In his appeal, the Player has argued that (i) the Club had a burden of proving that the Greek NDRC complied with the necessary requirements and failed to discharge it (inter alia referring to the conclusions made in the CAS Award 3656, rendered two years after CAS 2983); (ii) the Greek NDRC does not comply with these requirements; (iii) the Pre-Contract had a different temporal scope than the aforementioned employment contracts, as well as a different nature and purpose and, as such, should not inherently ‘take over’ their dispute resolution clause, i.e. the (only) document in question referred the Parties to FIFA (due to its silence on the dispute resolution mechanism). Given that the CAS shared the view from the third point, the first two remained unaddressed.

As to the merits, the Player has submitted that: (i) the Pre-Contract, in fact, contained all essentialia negotii established by the FIFA jurisprudence; (ii) pre-contracts do not even need to contain all essentialia negotii, in order to be binding for its signatories, as otherwise there would be no difference between contracts and pre-contracts (which was established by various CAS panels); (iii) the Club breached the Pre-Contract and ignored its obligation towards the Player, which caused him the damages.

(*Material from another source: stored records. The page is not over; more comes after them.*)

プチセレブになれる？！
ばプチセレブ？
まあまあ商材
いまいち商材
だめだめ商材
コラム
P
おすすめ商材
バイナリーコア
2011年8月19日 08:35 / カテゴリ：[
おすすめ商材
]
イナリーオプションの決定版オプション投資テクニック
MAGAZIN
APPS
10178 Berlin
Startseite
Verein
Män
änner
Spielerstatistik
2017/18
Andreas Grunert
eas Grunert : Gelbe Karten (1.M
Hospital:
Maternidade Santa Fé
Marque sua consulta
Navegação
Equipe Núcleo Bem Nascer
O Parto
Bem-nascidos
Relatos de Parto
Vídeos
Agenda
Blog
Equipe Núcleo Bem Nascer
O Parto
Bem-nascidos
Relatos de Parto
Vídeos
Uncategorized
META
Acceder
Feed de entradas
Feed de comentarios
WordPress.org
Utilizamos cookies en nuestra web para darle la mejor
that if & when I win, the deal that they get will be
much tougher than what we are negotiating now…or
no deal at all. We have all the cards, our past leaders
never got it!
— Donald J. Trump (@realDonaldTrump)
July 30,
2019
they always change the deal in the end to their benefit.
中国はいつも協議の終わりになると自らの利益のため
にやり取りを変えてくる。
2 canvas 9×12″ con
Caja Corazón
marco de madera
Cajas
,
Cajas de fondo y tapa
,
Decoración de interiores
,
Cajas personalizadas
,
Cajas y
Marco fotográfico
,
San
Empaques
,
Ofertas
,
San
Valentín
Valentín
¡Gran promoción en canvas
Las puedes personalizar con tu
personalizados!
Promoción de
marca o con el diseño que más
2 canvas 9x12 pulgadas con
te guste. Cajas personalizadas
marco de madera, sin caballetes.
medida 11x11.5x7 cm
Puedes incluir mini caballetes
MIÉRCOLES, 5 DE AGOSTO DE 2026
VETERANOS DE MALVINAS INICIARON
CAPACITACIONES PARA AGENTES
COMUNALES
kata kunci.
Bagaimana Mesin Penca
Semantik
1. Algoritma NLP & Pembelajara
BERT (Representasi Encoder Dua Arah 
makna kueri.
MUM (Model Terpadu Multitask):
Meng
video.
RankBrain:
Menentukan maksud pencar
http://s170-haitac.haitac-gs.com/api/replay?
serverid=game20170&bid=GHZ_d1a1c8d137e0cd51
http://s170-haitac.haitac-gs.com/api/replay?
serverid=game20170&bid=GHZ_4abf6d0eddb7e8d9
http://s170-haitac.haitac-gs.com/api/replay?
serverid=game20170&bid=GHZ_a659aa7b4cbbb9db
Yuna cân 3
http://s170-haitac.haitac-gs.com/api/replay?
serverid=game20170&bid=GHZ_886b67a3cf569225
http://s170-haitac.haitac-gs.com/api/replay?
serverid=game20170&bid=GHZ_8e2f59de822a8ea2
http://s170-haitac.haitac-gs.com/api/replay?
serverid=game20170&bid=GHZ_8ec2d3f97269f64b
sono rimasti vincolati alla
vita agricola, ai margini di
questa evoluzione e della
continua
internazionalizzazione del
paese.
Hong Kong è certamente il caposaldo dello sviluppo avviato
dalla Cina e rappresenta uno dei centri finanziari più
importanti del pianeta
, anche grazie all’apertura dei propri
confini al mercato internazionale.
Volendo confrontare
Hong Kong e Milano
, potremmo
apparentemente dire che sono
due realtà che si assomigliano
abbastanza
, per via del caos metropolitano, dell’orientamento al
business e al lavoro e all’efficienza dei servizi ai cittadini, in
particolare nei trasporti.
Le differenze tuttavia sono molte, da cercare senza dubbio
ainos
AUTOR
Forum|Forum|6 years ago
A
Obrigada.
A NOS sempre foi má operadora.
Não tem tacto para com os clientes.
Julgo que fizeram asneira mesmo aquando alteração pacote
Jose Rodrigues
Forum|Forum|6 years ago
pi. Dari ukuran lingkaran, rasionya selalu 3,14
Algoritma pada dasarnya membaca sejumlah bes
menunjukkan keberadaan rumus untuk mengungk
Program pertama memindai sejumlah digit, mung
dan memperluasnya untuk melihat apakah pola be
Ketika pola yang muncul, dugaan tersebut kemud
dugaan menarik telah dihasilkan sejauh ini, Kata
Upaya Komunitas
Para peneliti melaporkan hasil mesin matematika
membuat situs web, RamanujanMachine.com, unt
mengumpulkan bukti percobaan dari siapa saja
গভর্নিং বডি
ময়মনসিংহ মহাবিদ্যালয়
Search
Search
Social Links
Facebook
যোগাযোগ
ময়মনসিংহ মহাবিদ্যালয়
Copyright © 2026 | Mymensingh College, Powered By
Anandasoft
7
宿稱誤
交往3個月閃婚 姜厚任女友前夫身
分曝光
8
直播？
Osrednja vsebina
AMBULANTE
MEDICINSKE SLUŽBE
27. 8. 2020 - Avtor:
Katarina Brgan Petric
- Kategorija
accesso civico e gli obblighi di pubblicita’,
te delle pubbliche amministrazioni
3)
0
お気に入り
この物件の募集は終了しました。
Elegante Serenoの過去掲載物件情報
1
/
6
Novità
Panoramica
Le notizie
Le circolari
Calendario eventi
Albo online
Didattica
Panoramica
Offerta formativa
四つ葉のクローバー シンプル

In this regard, the CAS held that the Pre-Contract was valid and had started having effects as soon as the suspensive condition was met (when the Club secured a promotion to the Greek Superleague) and that the Club breached it without a valid reason. However, it was established that a pre-contract could not be equated to a definitive employment contract and, as a consequence, the damages for breaching a pre-contract should not be equal to breaching a definitive employment contract. In this regard, it was concluded that the CAS arbitrators had a discretion in determining the amounts owed for the breach of a pre-contract, which led te CAS to set aside the challenged decision and partially award damage compensation to the Player.

Finally, the CAS confirmed the position of the Panel in CAS 2014/A/3690, also taken by the Player during the arbitration. As a consequence, the CAS decided not to reject the appeal based on the Player’s omission to designate FIFA as a party.